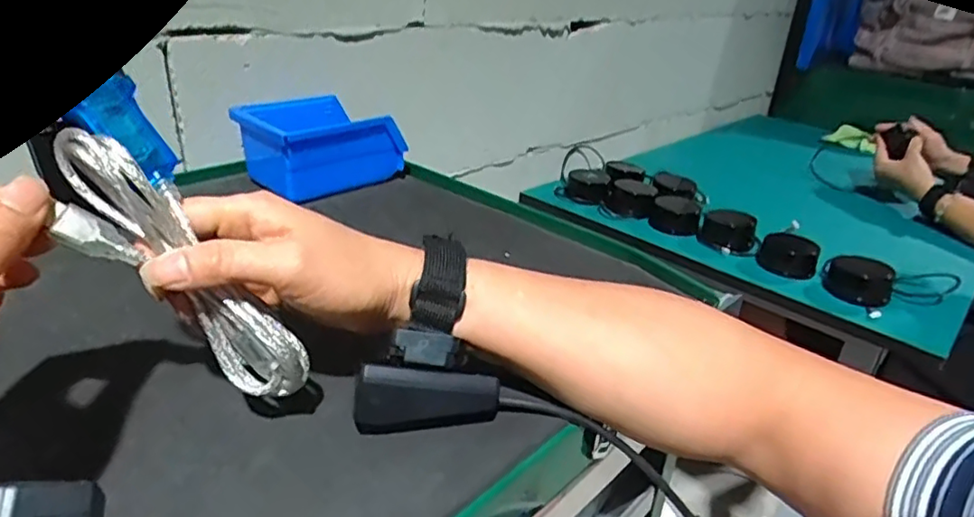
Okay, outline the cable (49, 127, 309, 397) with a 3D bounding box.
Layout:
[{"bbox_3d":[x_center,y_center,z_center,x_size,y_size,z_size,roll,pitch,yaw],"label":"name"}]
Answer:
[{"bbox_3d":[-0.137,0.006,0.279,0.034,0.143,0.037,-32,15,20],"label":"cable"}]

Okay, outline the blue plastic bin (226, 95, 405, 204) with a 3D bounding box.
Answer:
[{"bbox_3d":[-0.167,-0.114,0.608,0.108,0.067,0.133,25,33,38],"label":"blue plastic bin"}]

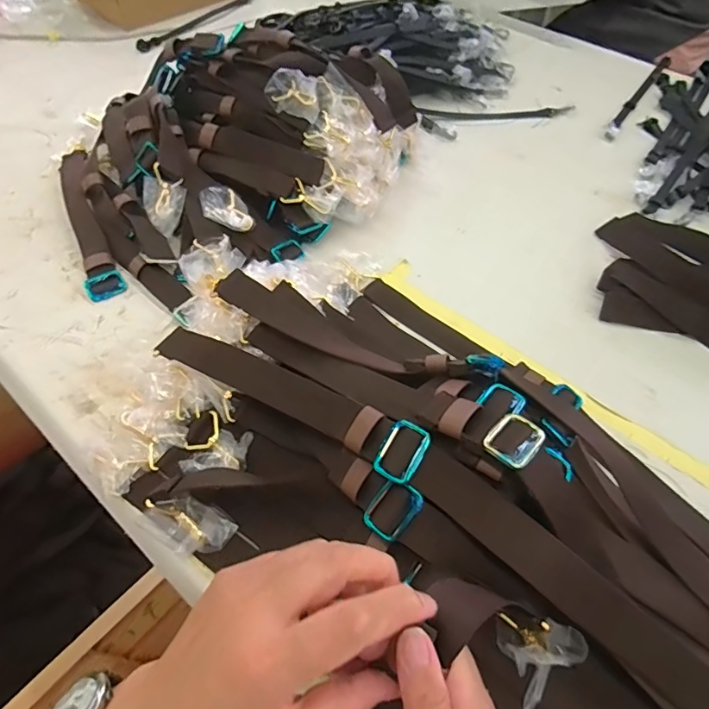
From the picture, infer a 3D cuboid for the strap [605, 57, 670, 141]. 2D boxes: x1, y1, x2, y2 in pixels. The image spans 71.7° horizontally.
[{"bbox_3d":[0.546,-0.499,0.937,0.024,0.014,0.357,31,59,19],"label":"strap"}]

::::::

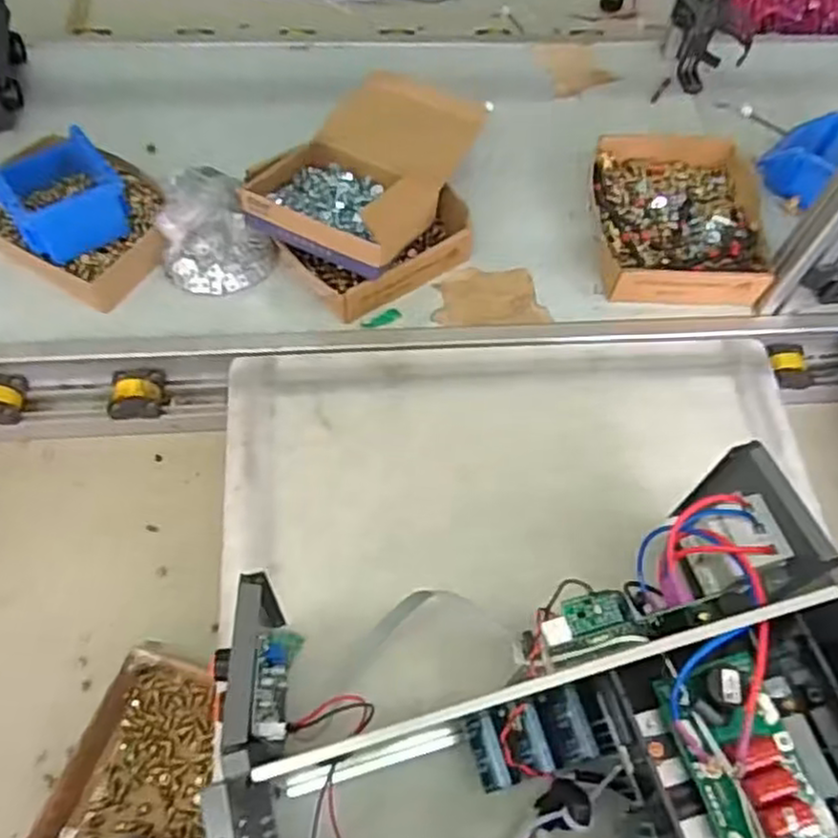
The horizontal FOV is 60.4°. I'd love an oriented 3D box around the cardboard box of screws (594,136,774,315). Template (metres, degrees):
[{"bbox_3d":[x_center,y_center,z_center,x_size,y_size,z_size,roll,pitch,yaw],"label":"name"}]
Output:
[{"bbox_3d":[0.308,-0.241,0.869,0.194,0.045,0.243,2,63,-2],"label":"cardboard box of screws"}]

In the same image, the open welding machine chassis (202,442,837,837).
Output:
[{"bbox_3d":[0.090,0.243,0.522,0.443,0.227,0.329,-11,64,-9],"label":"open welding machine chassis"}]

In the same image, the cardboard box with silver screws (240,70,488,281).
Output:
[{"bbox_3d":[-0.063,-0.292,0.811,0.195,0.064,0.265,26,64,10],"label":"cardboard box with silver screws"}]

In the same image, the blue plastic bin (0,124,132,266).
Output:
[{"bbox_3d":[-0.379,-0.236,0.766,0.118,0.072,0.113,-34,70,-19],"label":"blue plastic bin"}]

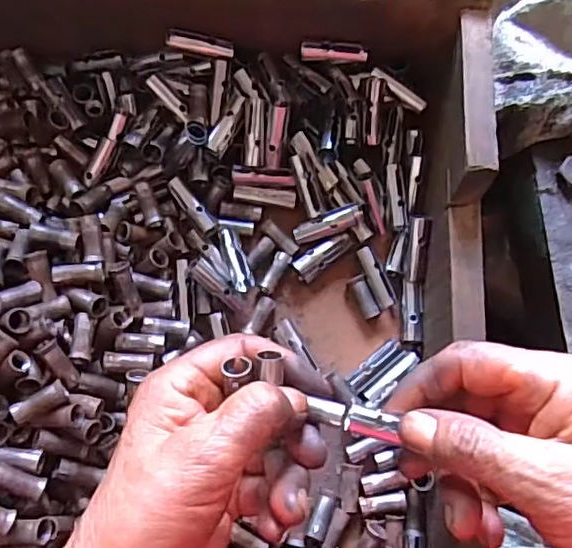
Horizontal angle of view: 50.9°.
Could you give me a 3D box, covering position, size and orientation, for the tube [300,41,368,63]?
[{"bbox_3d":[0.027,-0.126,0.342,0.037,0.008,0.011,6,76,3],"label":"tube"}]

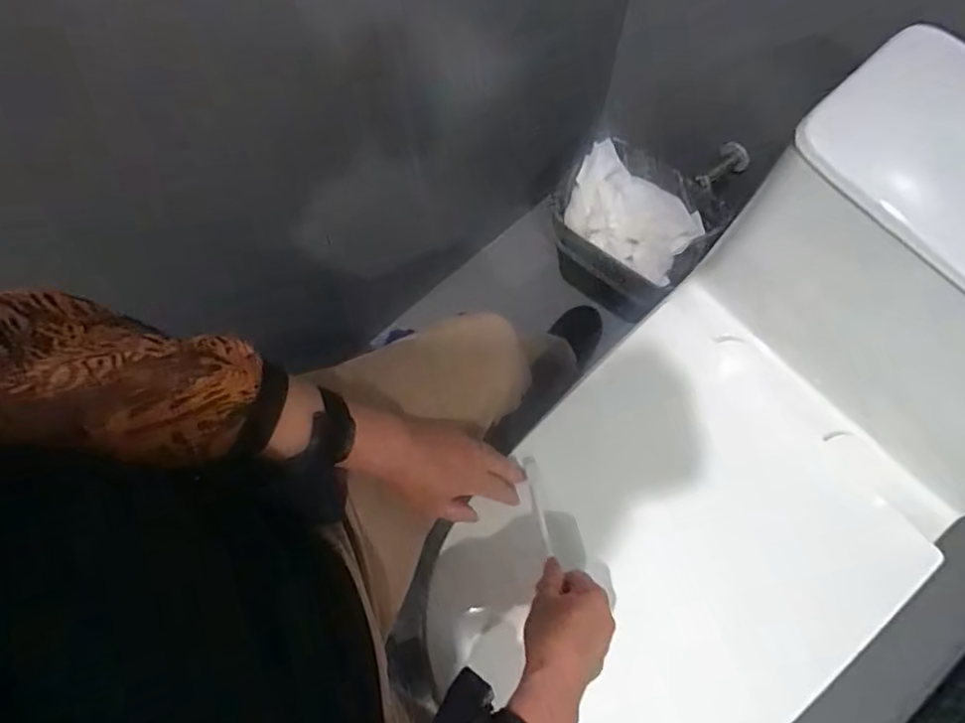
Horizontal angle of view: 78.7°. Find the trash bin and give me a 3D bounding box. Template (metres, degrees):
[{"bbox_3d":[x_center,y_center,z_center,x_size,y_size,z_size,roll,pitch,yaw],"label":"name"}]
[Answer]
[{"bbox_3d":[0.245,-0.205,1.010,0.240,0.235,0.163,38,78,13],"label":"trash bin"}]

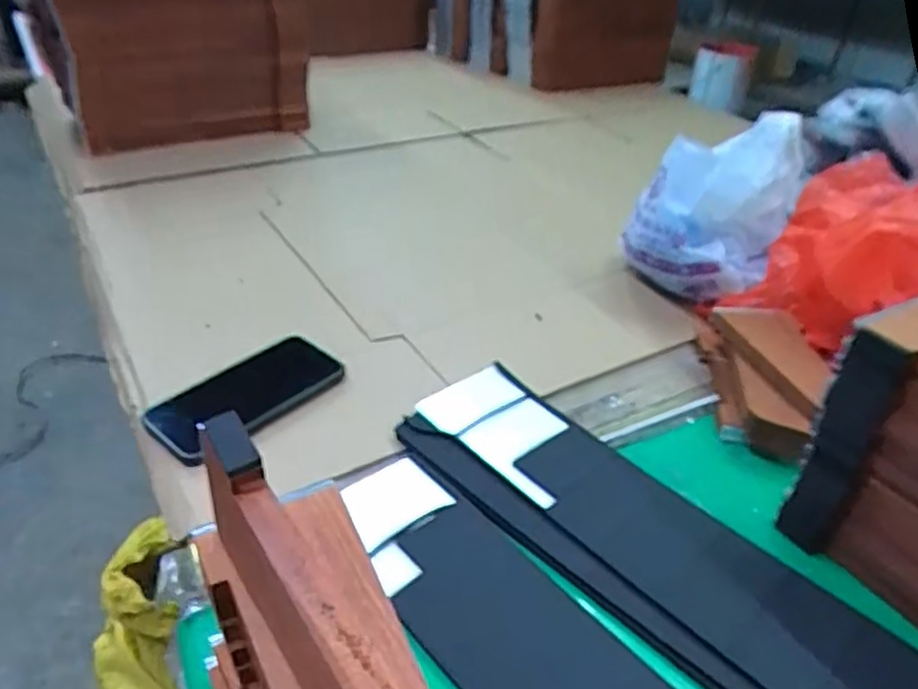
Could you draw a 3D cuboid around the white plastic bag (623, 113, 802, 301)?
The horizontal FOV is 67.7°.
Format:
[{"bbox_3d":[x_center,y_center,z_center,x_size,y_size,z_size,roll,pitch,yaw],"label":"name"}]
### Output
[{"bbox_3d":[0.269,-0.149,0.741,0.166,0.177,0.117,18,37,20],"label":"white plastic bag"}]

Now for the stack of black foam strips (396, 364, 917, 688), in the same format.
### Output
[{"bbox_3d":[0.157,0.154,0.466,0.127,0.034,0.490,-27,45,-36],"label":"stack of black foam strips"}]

::::::

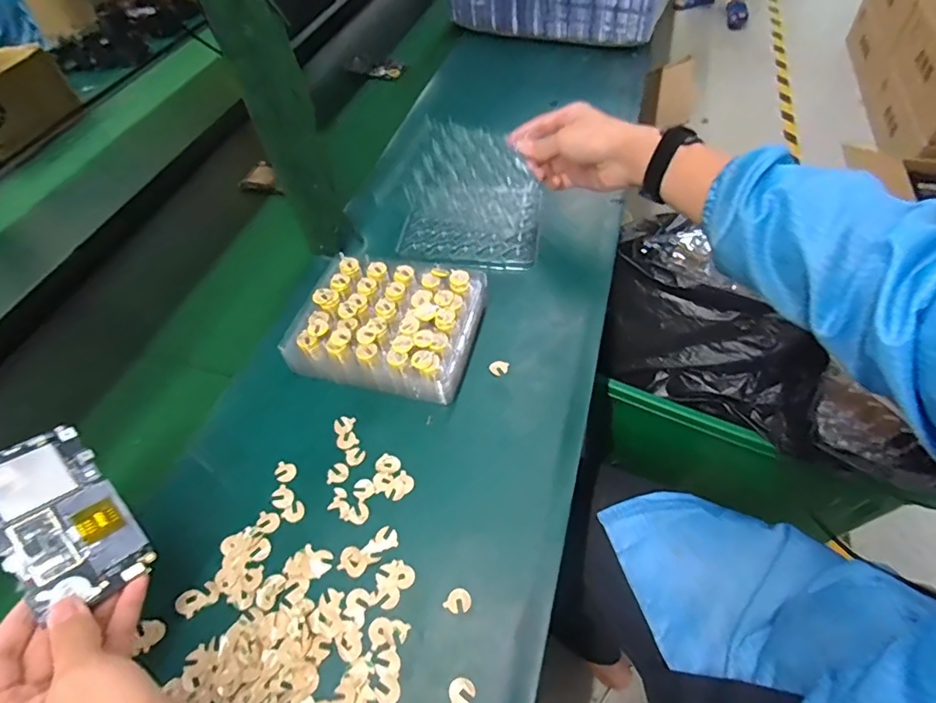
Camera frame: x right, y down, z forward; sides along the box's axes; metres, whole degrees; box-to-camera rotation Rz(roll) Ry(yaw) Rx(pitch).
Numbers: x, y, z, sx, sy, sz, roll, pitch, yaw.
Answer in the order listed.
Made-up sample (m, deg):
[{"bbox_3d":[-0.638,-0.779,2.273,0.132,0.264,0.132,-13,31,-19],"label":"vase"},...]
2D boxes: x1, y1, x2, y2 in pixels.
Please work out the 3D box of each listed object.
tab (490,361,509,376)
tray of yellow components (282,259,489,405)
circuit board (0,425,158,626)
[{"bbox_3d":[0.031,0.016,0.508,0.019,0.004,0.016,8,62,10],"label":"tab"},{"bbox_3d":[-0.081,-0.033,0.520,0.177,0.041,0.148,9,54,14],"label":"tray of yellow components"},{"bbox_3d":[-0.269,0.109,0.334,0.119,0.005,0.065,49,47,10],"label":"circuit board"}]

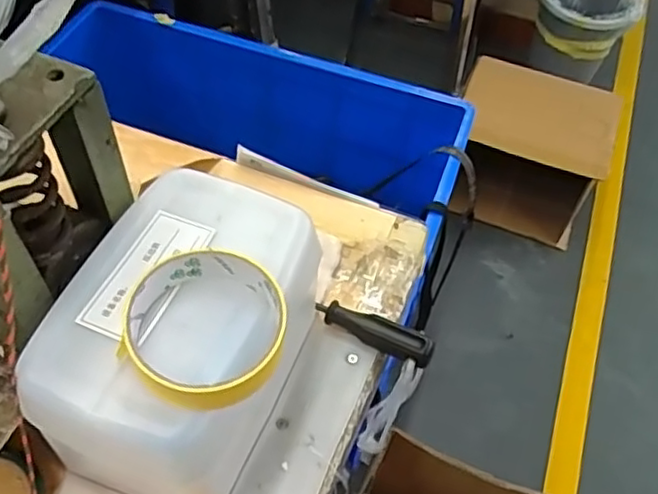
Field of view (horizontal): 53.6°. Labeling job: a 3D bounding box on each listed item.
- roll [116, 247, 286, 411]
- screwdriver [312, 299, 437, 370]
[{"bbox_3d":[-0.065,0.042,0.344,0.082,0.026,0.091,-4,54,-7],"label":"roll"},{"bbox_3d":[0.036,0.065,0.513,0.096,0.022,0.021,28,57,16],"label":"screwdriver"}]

::::::

_WHAT IS BEING ASKED_. Lines of the data above that include the string "Okay" must each be copied.

_SOLUTION FOR THIS EXERCISE_.
Okay, outline the cable (49, 127, 309, 397) with a 3D bounding box.
Okay, outline the blue plastic bin (226, 95, 405, 204) with a 3D bounding box.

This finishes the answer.